The Sugar Season

A Year in the Life
Of Maple Syrup, and
One Family’s Quest for
The Sweetest Harvest

By Douglas Whynott


This book is a must read for any modern maple enthusiast or producer of ten to ten thousand taps. Although it is the story of Bascom Maple Farm and Bruce Bascom’s rise to a giant in the industry, its scope is far greater. It is also a chronicle of the 2012 maple season. Coincidently the 2012 season was much like 2023 season. 2012 was a record early start for most, then short and unseasonably warm. It was over by the 3rd week of March after a week in the 70s F, culminating in a record high in Concord, NH of 81 F on March 20th. The Canadians fared a little better with the weather, but the total crop was still well short of average. And the 2012 culminated with the infamous Great Syrup Heist.
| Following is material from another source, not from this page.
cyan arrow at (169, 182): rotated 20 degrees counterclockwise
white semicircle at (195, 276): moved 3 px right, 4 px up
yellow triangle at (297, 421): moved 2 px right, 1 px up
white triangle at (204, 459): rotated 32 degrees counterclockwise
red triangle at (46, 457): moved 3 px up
Titan might be a better description than giant for Bruce Bascom. Throughout the book we are only given glimpses of the size and reach of the Bascom operation. Just the numbers bandied about in the book give pause. $250,000 trailers of barrels in, out, in and out. A warehouse in Quebec on one page then shipping 25 tons of sugar packets to Japan…a month… on another. More trailers of barrels in and out. The sales during his April 2012 open house weekend, $250,000. Then watch out, more trailers. The USDA says only 2 million gallons were produced in the poor 2012 season in the US. And Bascom had just completed a new refrigerated cooler to hold 750,000 gallons of barrels, which sparked his famous quip, “I got all of Maine in my basement.”

Bascom and his family lieutenants were quintessential innovators. Early to dump buckets for tubing. Early to recognize the power of thinning maple groves. Early to use reverse osmosis. Early to boil with steam. And perhaps his greatest achievement, back to the roots of the industry, conquering the high volume production of maple sugar. His sugar machines purportedly heat low grade or even damaged syrup under vacuum, resulting in a lower boiling point thus less caramelization, and still producing great maple sugar.
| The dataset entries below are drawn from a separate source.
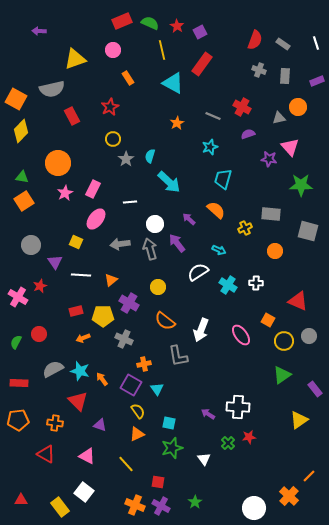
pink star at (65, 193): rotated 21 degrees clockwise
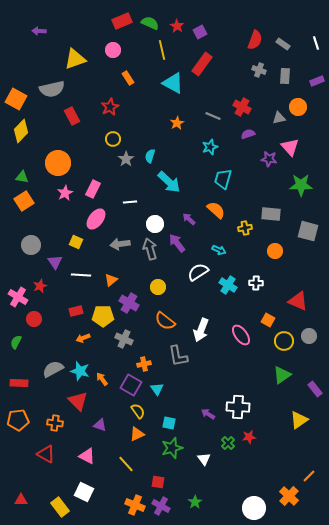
yellow cross at (245, 228): rotated 16 degrees clockwise
red circle at (39, 334): moved 5 px left, 15 px up
white square at (84, 492): rotated 12 degrees counterclockwise
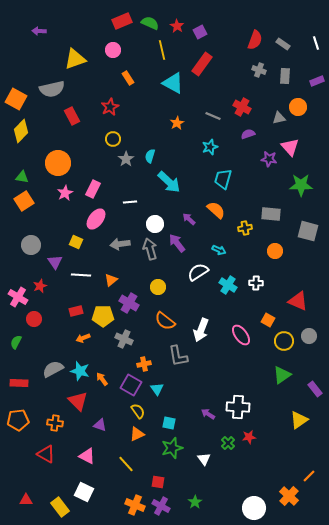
red triangle at (21, 500): moved 5 px right
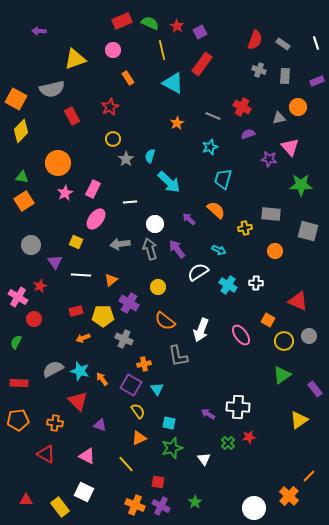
purple arrow at (177, 243): moved 6 px down
orange triangle at (137, 434): moved 2 px right, 4 px down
But it was sales manager Coombs that really allowed the petal to hit the metal. Sprinkled over the book, like fine magic sugar, is the Bascom creed of locking in the demand and then worrying about the supply and its inherent cost. Running with the big conglomerate dogs means chain store shelf space, international sales and bulk ingredient sales, all in vast volumes and inherent headaches. Unfathomable volumes if you’re chucking wood into a 2X6. Yet everything is just another drop in the bucket for Coombs’ ability. There is no question Bascom is an ace commodity trader, but it was not 100% pure maple syrup speculation, he had contracts to fulfill. And in a worse case, there was always tapping the famed Strategic Reserve on the other side of the border, being only a question of price and the interest costs of holding inventory, gut wrenching as it might be.

The added bonus to this book is Whynott’s chronicles of his travels in Mapleland. Dozens of memorable characters and antidotes from both sides of the border. From Bascom’s neighbor and forester, Peter Rhodes, selling thousands of gallons of sap while still raw boiling hundreds in his family’s rustic sugarhouse, to the producers and buyers on Maine’s remote Gold Road, whose only access is through Canada.

Of course, there is a downside to all stories. None of the children are interested in succession. Sugar House Road is remote; no natural gas line, no sewer line, high NH electrical costs, poor road infrastructure, limited labor pool, but it does have a great view, south and west, of Vermont. However, in perspective, that horizon is so close, almost claustrophobic, when the market balloons to worldwide. And this is a story of an ancient maple season now 10 years before high brix. Extrapolate and fast forward to today.